Semantic Codebook Learning for Dynamic Recommendation Models
This work addresses parameter generation issues in dynamic sequential recommendation systems, which is an incremental improvement for personalized recommendation applications.
The paper tackles the challenges of large parameter search space and sparse/noisy interactions in dynamic sequential recommendation by introducing the SOLID framework, which transforms item sequences into semantic sequences and uses a semantic codebook to compress the parameter generation space. Experiments show SOLID consistently outperforms existing methods with more accurate, stable, and robust recommendations.

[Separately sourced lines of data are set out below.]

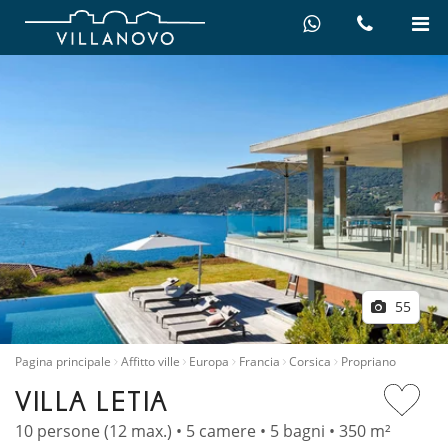
55
Pagina principale
Affitto ville
Europa
Francia
Corsica
Propriano
VILLA LETIA
10 persone (12 max.) • 5 camere • 5 bagni • 350 m²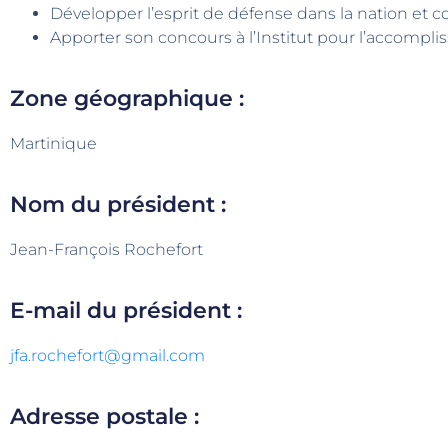
Développer l’esprit de défense dans la nation et con
Apporter son concours à l’Institut pour l’accompl
Zone géographique :
Martinique
Nom du président :
Jean-François Rochefort
E-mail du président :
jfa.rochefort@gmail.com
Adresse postale :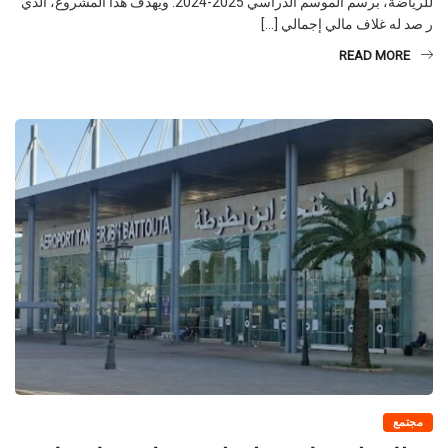
لتاونات بشراكة مع المديرية الإقليمية لوزارة التربية الوطنية والتعليم الأولي
للرياضة، برسم الموسم الدراسي 2025-2024. ويهدف هذا المشروع، الذي
ر صد له غلاف مالي إجمالي […]
READ MORE
مجتمع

Dynamic sequential recommendation (DSR) can generate model parameters based on user behavior to improve the personalization of sequential recommendation under various user preferences. However, it faces the challenges of large parameter search space and sparse and noisy user-item interactions, which reduces the applicability of the generated model parameters. The Semantic Codebook Learning for Dynamic Recommendation Models (SOLID) framework presents a significant advancement in DSR by effectively tackling these challenges. By transforming item sequences into semantic sequences and employing a dual parameter model, SOLID compresses the parameter generation search space and leverages homogeneity within the recommendation system. The introduction of the semantic metacode and semantic codebook, which stores disentangled item representations, ensures robust and accurate parameter generation. Extensive experiments demonstrates that SOLID consistently outperforms existing DSR, delivering more accurate, stable, and robust recommendations.